▶ Problem description: To complete the exercise, repeat every record exactly as it stands.

※ ※ ※

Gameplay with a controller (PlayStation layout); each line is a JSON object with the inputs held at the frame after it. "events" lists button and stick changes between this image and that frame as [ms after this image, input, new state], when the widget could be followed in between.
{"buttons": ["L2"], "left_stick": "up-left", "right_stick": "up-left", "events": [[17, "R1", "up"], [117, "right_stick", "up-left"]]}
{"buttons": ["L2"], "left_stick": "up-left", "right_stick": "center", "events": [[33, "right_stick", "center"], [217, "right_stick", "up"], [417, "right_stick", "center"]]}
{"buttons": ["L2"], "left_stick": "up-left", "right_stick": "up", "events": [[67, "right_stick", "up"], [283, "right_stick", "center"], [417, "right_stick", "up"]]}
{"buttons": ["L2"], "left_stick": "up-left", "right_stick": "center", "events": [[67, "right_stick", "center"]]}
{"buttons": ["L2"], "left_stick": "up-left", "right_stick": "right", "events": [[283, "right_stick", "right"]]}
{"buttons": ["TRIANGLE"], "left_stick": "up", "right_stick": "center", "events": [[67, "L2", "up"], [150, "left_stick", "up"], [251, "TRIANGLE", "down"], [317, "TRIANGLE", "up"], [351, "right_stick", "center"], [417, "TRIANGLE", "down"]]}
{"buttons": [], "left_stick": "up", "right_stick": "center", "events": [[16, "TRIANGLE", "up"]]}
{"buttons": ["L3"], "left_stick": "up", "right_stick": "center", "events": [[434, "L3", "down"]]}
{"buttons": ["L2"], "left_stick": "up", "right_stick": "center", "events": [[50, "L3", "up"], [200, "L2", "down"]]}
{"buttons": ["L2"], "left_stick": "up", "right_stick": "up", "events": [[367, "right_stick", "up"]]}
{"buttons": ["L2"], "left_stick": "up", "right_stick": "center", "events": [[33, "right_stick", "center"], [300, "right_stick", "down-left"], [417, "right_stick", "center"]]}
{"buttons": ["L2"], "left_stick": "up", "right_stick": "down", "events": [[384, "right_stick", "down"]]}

※ ※ ※

▶ Answer to this problem:
Gameplay with a controller (PlayStation layout); each line is a JSON object with the inputs held at the frame after it. "events" lists button and stick changes between this image and that frame as [ms after this image, input, new state], when the widget could be followed in between.
{"buttons": ["L2"], "left_stick": "up-left", "right_stick": "up-left", "events": [[17, "R1", "up"], [117, "right_stick", "up-left"]]}
{"buttons": ["L2"], "left_stick": "up-left", "right_stick": "center", "events": [[33, "right_stick", "center"], [217, "right_stick", "up"], [417, "right_stick", "center"]]}
{"buttons": ["L2"], "left_stick": "up-left", "right_stick": "up", "events": [[67, "right_stick", "up"], [283, "right_stick", "center"], [417, "right_stick", "up"]]}
{"buttons": ["L2"], "left_stick": "up-left", "right_stick": "center", "events": [[67, "right_stick", "center"]]}
{"buttons": ["L2"], "left_stick": "up-left", "right_stick": "right", "events": [[283, "right_stick", "right"]]}
{"buttons": ["TRIANGLE"], "left_stick": "up", "right_stick": "center", "events": [[67, "L2", "up"], [150, "left_stick", "up"], [251, "TRIANGLE", "down"], [317, "TRIANGLE", "up"], [351, "right_stick", "center"], [417, "TRIANGLE", "down"]]}
{"buttons": [], "left_stick": "up", "right_stick": "center", "events": [[16, "TRIANGLE", "up"]]}
{"buttons": ["L3"], "left_stick": "up", "right_stick": "center", "events": [[434, "L3", "down"]]}
{"buttons": ["L2"], "left_stick": "up", "right_stick": "center", "events": [[50, "L3", "up"], [200, "L2", "down"]]}
{"buttons": ["L2"], "left_stick": "up", "right_stick": "up", "events": [[367, "right_stick", "up"]]}
{"buttons": ["L2"], "left_stick": "up", "right_stick": "center", "events": [[33, "right_stick", "center"], [300, "right_stick", "down-left"], [417, "right_stick", "center"]]}
{"buttons": ["L2"], "left_stick": "up", "right_stick": "down", "events": [[384, "right_stick", "down"]]}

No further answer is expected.